* **DOCUMENT SEGMENT**

Nothing yet -- not even a coherent enough idea to post in "What Will You Build" but when I get started (Real Soon Now, ASAP, ...) some examples would be great to see. Hence this post: please support this thread! I will, as able.
Working Code

As you are aware I am working on club manager. Till now I was using screenscraping only for myself. With API I will try to maybe give it to friends and maybe later public. But as I am not professional developer, I am a bit worried to put it fully public ... but I will see once more critical APIs are ready and I have more time to build some viable product.
You can see beta version at http://cm.tode.cz ... if there is some big interest I can create account to somebody who is interested (but as said - at this moment I will really limit it)

@Dale00007, working code always beats an idea in someone's head. One of the guiding principles of open source (if you intend to make your code available) is that it shows something working. If someone is a more proficient programmer than you are and is able to improve it in some way and contribute changes, that's a big "Thanks!" to you and a compliment, not a criticism of your code.
If you want an example of code to be embarrassed about ... well, I know many, but let's say a skunkworks part-time project was chosen by a Fortune 100 company over the "official" solution produced by a team of programmers using man-years of effort should have embarrassed the official project. I doubt it did.
When your customers call and ask for access to "the system you use, not the one that is on the web" because they know the people they call or email can give them immediate, complete answers instead of them working the website for 20 minutes to get out of date information, then you have a problem ...
No code is pretty in all places. Sometimes code made freely available is terrible. But if it shows that something can be done, that might be enough for someone else to go, "Ah! That's how to do it!" and produce an improved replacement.

* **RECORD EXTRACTS**
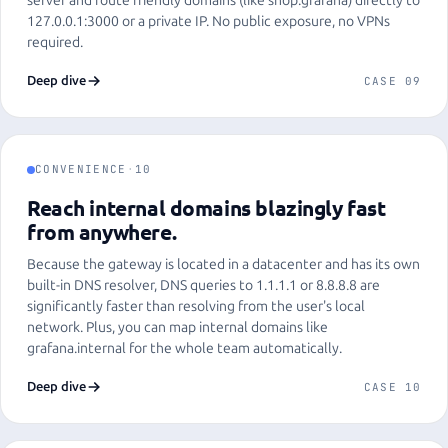
server and route friendly domains (like shop.grafana) directly to
127.0.0.1:3000 or a private IP. No public exposure, no VPNs
required.
Deep dive
CASE 09
CONVENIENCE
·
10
Reach internal domains blazingly fast
from anywhere.
Because the gateway is located in a datacenter and has its own
built-in DNS resolver, DNS queries to 1.1.1.1 or 8.8.8.8 are
significantly faster than resolving from the user's local
network. Plus, you can map internal domains like
grafana.internal for the whole team automatically.
Deep dive
CASE 10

* **TASK TO COMPLETE**
Reproduce the forum thread about sharing working code in full, word for word.

* **ANSWER BELOW**
Nothing yet -- not even a coherent enough idea to post in "What Will You Build" but when I get started (Real Soon Now, ASAP, ...) some examples would be great to see. Hence this post: please support this thread! I will, as able.
Working Code

As you are aware I am working on club manager. Till now I was using screenscraping only for myself. With API I will try to maybe give it to friends and maybe later public. But as I am not professional developer, I am a bit worried to put it fully public ... but I will see once more critical APIs are ready and I have more time to build some viable product.
You can see beta version at http://cm.tode.cz ... if there is some big interest I can create account to somebody who is interested (but as said - at this moment I will really limit it)

@Dale00007, working code always beats an idea in someone's head. One of the guiding principles of open source (if you intend to make your code available) is that it shows something working. If someone is a more proficient programmer than you are and is able to improve it in some way and contribute changes, that's a big "Thanks!" to you and a compliment, not a criticism of your code.
If you want an example of code to be embarrassed about ... well, I know many, but let's say a skunkworks part-time project was chosen by a Fortune 100 company over the "official" solution produced by a team of programmers using man-years of effort should have embarrassed the official project. I doubt it did.
When your customers call and ask for access to "the system you use, not the one that is on the web" because they know the people they call or email can give them immediate, complete answers instead of them working the website for 20 minutes to get out of date information, then you have a problem ...
No code is pretty in all places. Sometimes code made freely available is terrible. But if it shows that something can be done, that might be enough for someone else to go, "Ah! That's how to do it!" and produce an improved replacement.